(Beginning of Dataset extract)

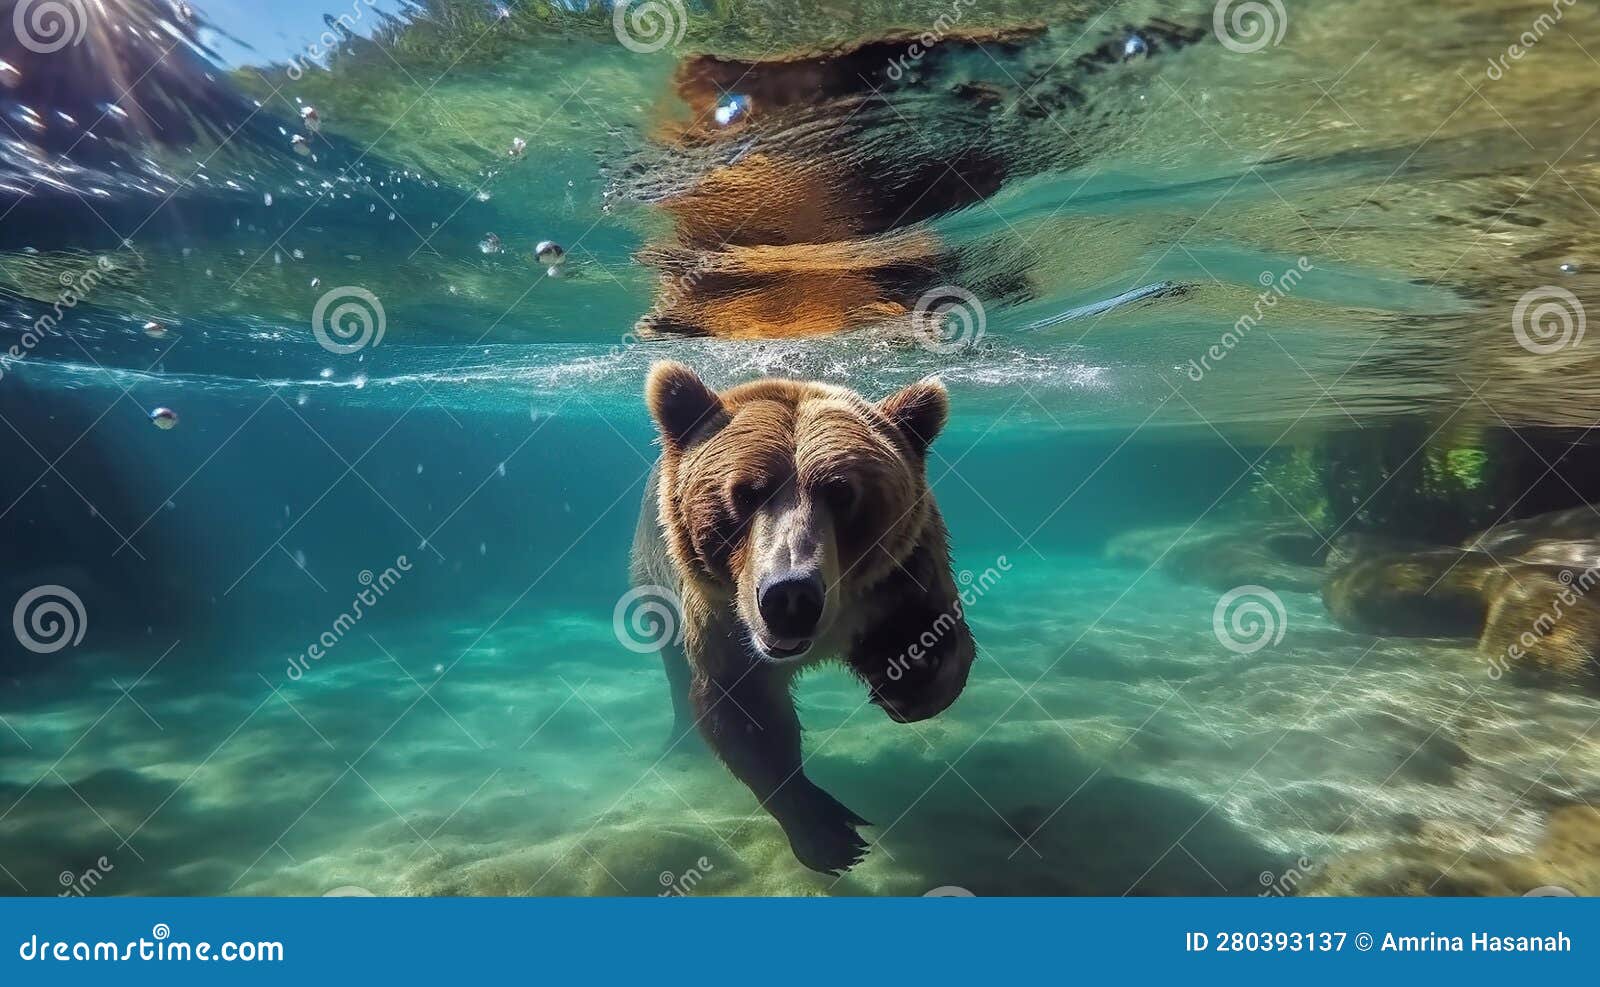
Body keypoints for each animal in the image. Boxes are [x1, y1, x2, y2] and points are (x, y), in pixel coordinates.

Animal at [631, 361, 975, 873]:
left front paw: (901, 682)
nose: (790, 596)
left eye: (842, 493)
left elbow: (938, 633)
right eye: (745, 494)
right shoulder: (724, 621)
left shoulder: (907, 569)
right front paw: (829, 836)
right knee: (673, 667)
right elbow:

(End of Dataset extract)
(Beginning of Dataset extract)

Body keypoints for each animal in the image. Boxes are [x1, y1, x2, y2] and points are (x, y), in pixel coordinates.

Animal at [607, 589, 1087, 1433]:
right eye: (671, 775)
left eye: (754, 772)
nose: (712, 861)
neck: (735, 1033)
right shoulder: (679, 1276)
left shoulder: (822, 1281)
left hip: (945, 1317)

(End of Dataset extract)
(Beginning of Dataset extract)

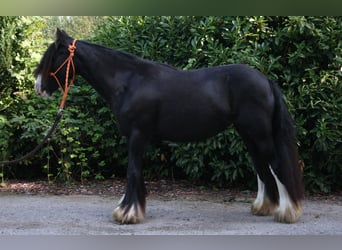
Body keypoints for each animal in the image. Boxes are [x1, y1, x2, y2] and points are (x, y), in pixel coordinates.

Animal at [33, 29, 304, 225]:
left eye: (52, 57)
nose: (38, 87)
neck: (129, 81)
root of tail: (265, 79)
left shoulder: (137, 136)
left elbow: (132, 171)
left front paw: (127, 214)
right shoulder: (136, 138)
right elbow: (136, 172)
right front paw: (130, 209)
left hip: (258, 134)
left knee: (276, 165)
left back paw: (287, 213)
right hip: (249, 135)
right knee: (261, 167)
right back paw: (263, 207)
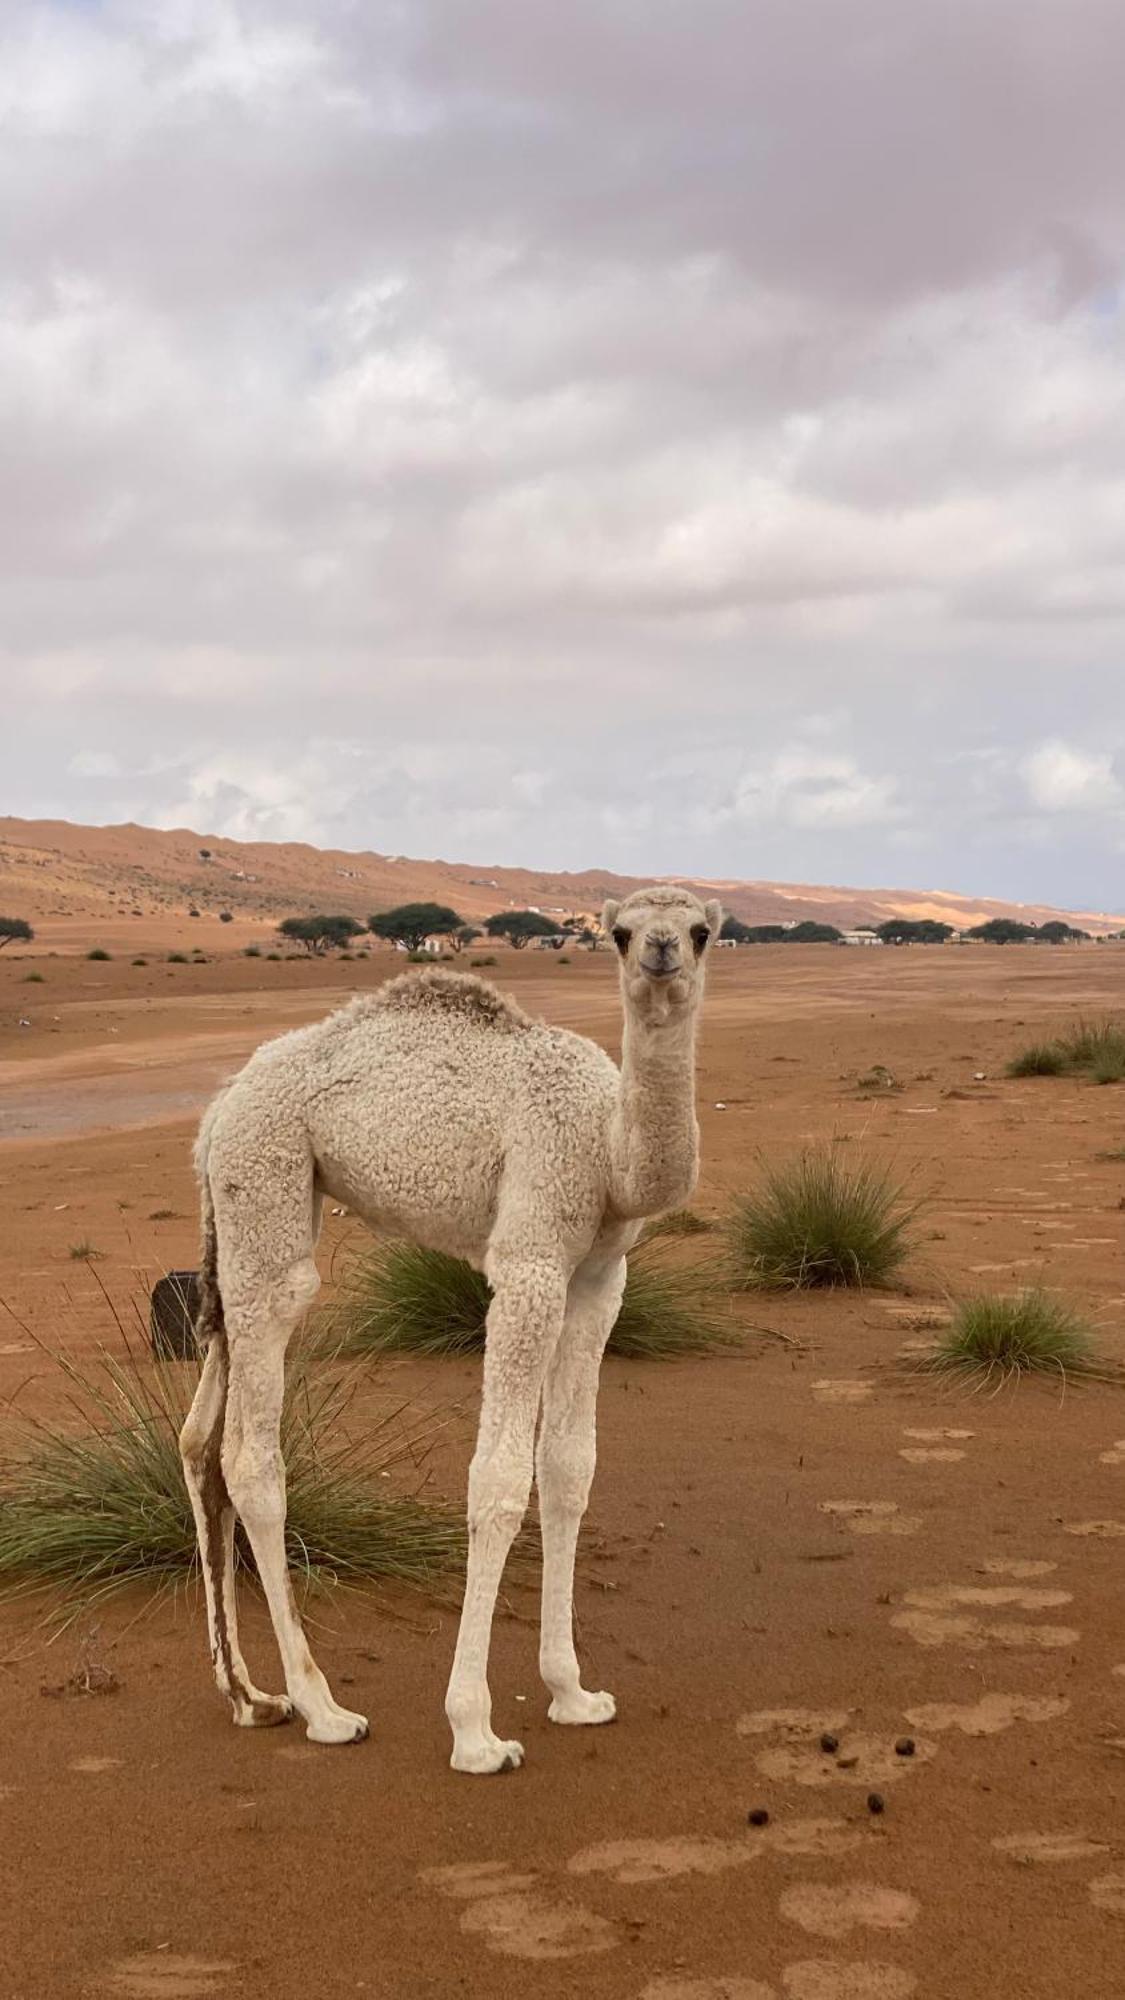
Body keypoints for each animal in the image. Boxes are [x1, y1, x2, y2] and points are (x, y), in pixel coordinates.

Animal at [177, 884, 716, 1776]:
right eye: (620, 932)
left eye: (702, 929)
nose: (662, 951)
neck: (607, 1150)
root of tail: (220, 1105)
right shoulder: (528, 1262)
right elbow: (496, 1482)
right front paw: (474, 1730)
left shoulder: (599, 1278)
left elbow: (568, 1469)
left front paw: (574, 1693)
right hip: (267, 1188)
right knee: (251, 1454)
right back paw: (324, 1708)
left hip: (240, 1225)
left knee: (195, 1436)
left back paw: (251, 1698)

(End of Dataset extract)

§ About this task
Review the preceding data and report every line that includes the string "front".

§ Written solution
left front paw: (901, 682)
right front paw: (829, 836)
left front paw: (127, 214)
right front paw: (130, 209)
right front paw: (474, 1730)
left front paw: (574, 1693)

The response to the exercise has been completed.